数、スケール、質、ほとばしるエナジーに圧倒された〜棟方志功展「メイキング・オブ・ムナカタ」
生誕120年、棟方志功展「メイキング・オブ・ムナカタ」がすばらしかった!(東京国立近代美術館)
作品数、サイズも含めた圧倒的なスケール感に、これまた圧倒され、驚愕した。
最近、作品を入れ替えた常設展も同チケットで鑑賞できるし、時間さえゆるせば、かなり濃く豊かな美術鑑賞の時間を堪能できてありがたい。
棟方志功というと、あの風貌(丸メガネ、満面の笑顔、炸裂する蓬髪)や極度の近眼ゆえの、極端に作品に目を近づけてする創作の光景なんかが思い浮かぶ。
そして、膨大な版画の数々(棟方自身は「板画」と称していた)。
そのあたり(版画)はもちろんとして、他にも(版画だけにとどまらない)膨大な作品、表現があることを本企画展で知り、実際に生でみられたことは本当に貴重で得難い機会だった。
どうやって描いた(書いた)、作ったのかとつい考えてしまう巨大な襖絵や
書。
自分としてはとくに英詩や谷崎潤一郎の散文を作品化したもの(とくに、ホイットマンの英詩とか)を知れた、出会えたことにこのうえない感動をおぼえ、感謝する。
「版画」作家としてしか知らないのは、あまりにもったいない、その多様な才能、表現力。
とくにグラフィックデザインのセンスは佐伯祐三にもみられる卓越性を感じる。
色についてはわりとオーソドックスというか、ほぼ三原色だけ(プラス、白と黒)を使い、それがまた(そのシンプルさ、潔さが)個性でもあり、作品の存在感を確固たるものにしている。

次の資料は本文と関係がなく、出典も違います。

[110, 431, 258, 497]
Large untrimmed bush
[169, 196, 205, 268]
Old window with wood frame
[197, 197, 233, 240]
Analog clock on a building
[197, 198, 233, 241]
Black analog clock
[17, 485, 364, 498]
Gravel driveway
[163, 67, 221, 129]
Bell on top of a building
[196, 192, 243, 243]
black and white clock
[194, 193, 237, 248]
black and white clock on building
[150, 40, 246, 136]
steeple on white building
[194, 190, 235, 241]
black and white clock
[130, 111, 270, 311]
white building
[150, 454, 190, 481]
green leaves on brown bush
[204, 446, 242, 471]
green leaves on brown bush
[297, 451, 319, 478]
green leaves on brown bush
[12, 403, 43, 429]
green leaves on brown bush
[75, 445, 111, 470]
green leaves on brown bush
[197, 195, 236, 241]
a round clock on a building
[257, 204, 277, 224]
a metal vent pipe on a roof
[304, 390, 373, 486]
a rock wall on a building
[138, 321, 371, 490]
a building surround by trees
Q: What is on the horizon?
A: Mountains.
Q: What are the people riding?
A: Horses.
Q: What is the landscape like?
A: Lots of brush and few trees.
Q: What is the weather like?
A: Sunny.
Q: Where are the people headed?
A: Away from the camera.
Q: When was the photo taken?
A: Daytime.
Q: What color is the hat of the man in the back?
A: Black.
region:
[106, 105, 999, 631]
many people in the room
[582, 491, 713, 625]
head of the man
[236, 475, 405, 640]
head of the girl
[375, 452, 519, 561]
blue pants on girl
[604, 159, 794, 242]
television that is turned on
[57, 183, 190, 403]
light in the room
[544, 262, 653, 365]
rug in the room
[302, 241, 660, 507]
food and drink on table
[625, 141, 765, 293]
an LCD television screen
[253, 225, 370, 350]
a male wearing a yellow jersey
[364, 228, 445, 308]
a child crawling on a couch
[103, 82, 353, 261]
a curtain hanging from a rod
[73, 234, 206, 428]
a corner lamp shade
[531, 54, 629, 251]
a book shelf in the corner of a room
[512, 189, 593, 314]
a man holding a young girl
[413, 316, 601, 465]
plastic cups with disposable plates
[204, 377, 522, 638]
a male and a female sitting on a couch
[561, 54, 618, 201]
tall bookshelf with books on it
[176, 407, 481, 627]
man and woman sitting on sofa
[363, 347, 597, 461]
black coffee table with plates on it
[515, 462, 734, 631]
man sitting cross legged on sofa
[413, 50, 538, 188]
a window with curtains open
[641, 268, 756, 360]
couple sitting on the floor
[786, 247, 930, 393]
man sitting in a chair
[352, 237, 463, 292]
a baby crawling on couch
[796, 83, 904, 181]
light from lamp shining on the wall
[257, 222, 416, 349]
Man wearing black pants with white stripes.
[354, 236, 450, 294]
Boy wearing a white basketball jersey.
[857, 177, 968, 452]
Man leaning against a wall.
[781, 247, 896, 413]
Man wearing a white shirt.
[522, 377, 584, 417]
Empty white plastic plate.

基本的に「具象」表現なのだけれど、幾何学文様なども取り入れられて、じつにモダン。
わたしが個人的に敬愛するエド・ルシェ(Ed Ruscha)や
クリストファー・ウール(Christpher Wool)、バーバラ・クルーガー(Barbara Kruger)なんかよりもはるかに(いや、比べる必要はないし、そんなことは無意味なんだけど)モダンに感じる。
そもそも、クルーガーは立脚点がまったく違うし(彼女は政治的、社会に対しての問題提起等のメッセージ性が創作の起点だろうし)。
めずらしくポストカードを買った。